“The Good Place” Has Me Imagining What My Afterlife House Would Look Like
In case you missed it, NBC’s The Good Place wrapped up its first season last week with a pretty unexpected finale. If you’ve been sleeping on this new comedy, now’s the time to catch up—even if it’s just to check out the set design. Come for the aesthetics, stay for the surprisingly solid philosophy jokes!
The Good Place is about Eleanor (Kristen Bell), a bad person who’s mistakenly sent to a section of the afterlife intended only for humanity’s best. The show’s idea of Heaven, and how anyone accumulates points in order to land there, is pretty hilarious overall – but a great gag throughout revolves around the housing situation there.

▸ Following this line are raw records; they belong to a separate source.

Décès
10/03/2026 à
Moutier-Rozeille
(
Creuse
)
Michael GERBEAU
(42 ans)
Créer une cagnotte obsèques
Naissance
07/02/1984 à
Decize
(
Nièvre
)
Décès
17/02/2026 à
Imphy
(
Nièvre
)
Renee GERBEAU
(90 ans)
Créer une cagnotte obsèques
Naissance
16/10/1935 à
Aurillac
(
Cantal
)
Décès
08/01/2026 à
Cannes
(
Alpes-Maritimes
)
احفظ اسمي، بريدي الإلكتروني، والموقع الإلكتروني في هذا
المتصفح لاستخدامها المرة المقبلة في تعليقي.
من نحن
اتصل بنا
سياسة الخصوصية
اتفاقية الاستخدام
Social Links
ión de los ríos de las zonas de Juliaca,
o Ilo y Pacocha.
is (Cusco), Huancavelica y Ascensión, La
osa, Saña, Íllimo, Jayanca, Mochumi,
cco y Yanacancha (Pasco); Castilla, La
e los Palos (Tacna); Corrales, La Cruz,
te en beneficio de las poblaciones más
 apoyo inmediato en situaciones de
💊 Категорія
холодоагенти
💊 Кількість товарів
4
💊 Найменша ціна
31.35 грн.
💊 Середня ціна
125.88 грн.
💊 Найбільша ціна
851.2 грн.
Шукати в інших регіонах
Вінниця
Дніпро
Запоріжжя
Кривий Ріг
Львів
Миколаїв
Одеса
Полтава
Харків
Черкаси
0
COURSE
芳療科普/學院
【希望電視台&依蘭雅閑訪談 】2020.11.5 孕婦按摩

Each neighborhood of the Good Place is designed differently to accommodate the people living in it, although a theme that carries across all of them is the presence of multiple frozen yogurt storefronts. “People love frozen yogurt, I don’t know what to tell you,” the neighborhood’s architect Michael (Ted Danson) wearily explains.
Michael tells Eleanor in the pilot that, in the Good Place, everyone gets to live in a house that matches their personality and tastes. Eleanor skeptically eyes her tiny cottage (pictured above) and can’t help but compare it to the massive mansion next door.
“I just love your house, it’s so tiny and cute,” says her neighbor and frenemy Tahani (Jameela Jamil). “It’s like one of those Tinkertoy houses for a family of mice, or a very fancy little dog.”
Since Eleanor is only in the Good Place because she accidentally takes the spot of someone else, the house she winds up in was designed with a completely different person in mind. Michael beams as he tells her the house was decorated “just as you like it,” — in the Icelandic primitive style. The final touch is his enthusiastic presentation of an entire wall devoted to terrifying clown paintings.
Tahani’s mansion, alternately, features several columns and a fountain out front and multiple crystal chandeliers inside. She casually mentions the presence of 36 regulation-size tennis courts on the property while elegantly drinking from a gold leaf-rimmed wine glass.
“My entire house could fit in this room,” Eleanor points out from the foyer.
This super nontraditional show has me wondering what my house in the Good Place would look like. I feel like it would just be filled with a bunch of albums on shelves and extremely flattering lighting. There’d be cats chilling on every soft surface and a ton of signed Jenny Lewis tour posters on the walls. It’d also probably be a two-bedroom apartment in a mid-sized city, which is exactly where I live now.
Heaven is a place on earth, you guys! Dream big.